1.Preliminary remarks – 2. The principal intervention of the DPA. Telemarketing. – 3. Electronic communications. – 4. Elections and propaganda activities. – 5. Cybersecurity and cyberbullying – 6. Public administration and labor law.
1. On 14th July, the Italian Parliament has appoint the new committee of the Garante per la protezione dei dati personali, the Italian Data Protection Authority (DPA), by electing two law professors, one lawyer and a politician. The new committee will replace, from the 29thJuly, the previous one and it is called to settle important issues, starting from the application of the Schrems II decision of the European Court of Justice.
The previous committee has been working for over a year since its natural expiration, due to the difficulty of political parties to find an agreement on new college members as well as for the pandemic lockdown.
Hoverer, before leaving the seat to the new members, as every year Italian Data Protection Authority published its annual report, accurately examining all the activities carried out during the previous year, showing progress and results.

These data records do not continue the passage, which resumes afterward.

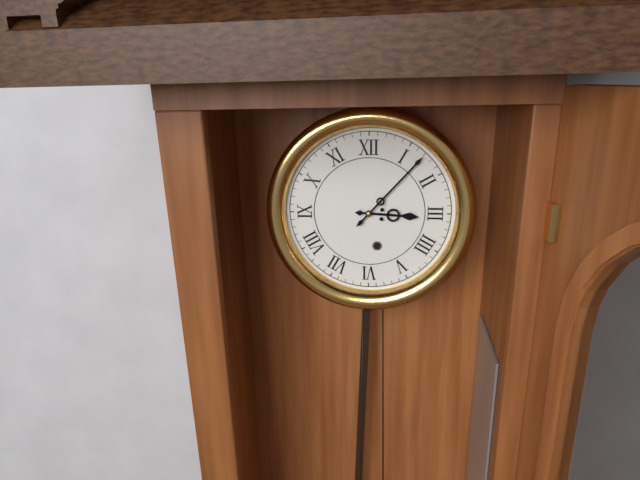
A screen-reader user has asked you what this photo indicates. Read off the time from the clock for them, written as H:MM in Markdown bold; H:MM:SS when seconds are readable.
**3:07**
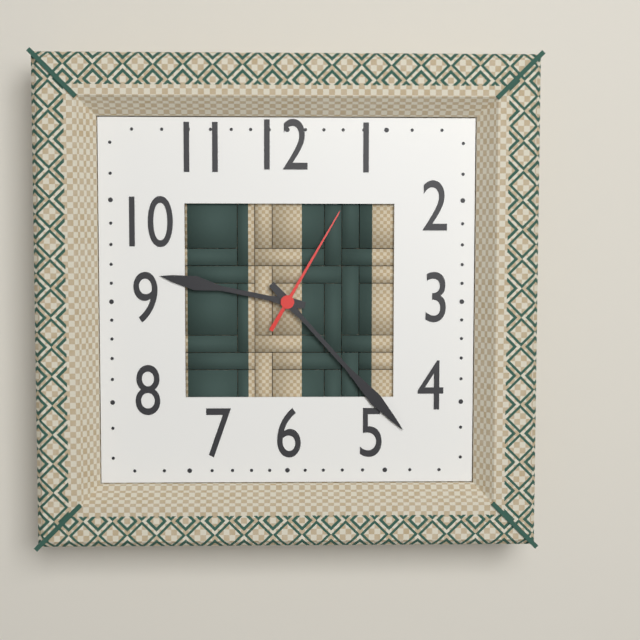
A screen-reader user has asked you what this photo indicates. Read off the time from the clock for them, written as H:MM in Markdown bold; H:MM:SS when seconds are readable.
**9:23:05**
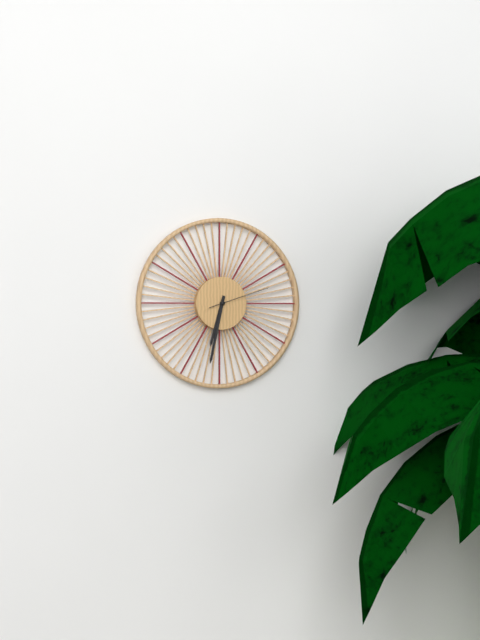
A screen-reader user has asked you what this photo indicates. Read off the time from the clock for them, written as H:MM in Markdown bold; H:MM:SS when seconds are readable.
**6:32:12**
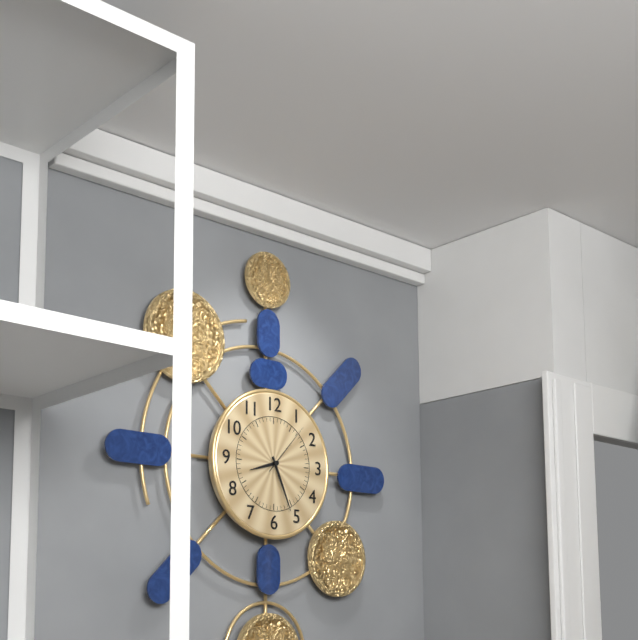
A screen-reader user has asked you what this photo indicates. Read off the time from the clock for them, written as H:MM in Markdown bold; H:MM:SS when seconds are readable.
**8:26:07**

The latest annual report was published on 23rdJune 2020, and explains the different tasks accomplished by the Authority, with a particular focus on the several engagements and the constant work during the health emergency due to the Covid-19.
Synthetically, the most relevant figures recorded concern collegial measures, complaints and reports and questions. During 2019, the Authority adopted 232 collegial measures, provided feedback in response to 8.000 complaints and reports, especially about telephone marketing; health-care issues; consumer credit; IT security; banking and financial sector; labor law; public local authorities; and it considered more than 15.800 questions, which predominantly covered the obligations related to the application of the EU General Data Protection Regulation, followed by the ones related to unsolicited telephone calls, mail, fax, and promotional SMS, to the internet services, public and private employment relationships, video-surveillance, private risk centers, banking data. Besides, the Authority released 46 opinions about, among other topics, national security activities; the digitization of the Public Administration; the reform of the Public Register of Oppositions, and 33 opinions about transparency. The last figure concerns the 49 inspections registered during 2019, in the private and public sector, regarding particularly, marketing and financial intermediation.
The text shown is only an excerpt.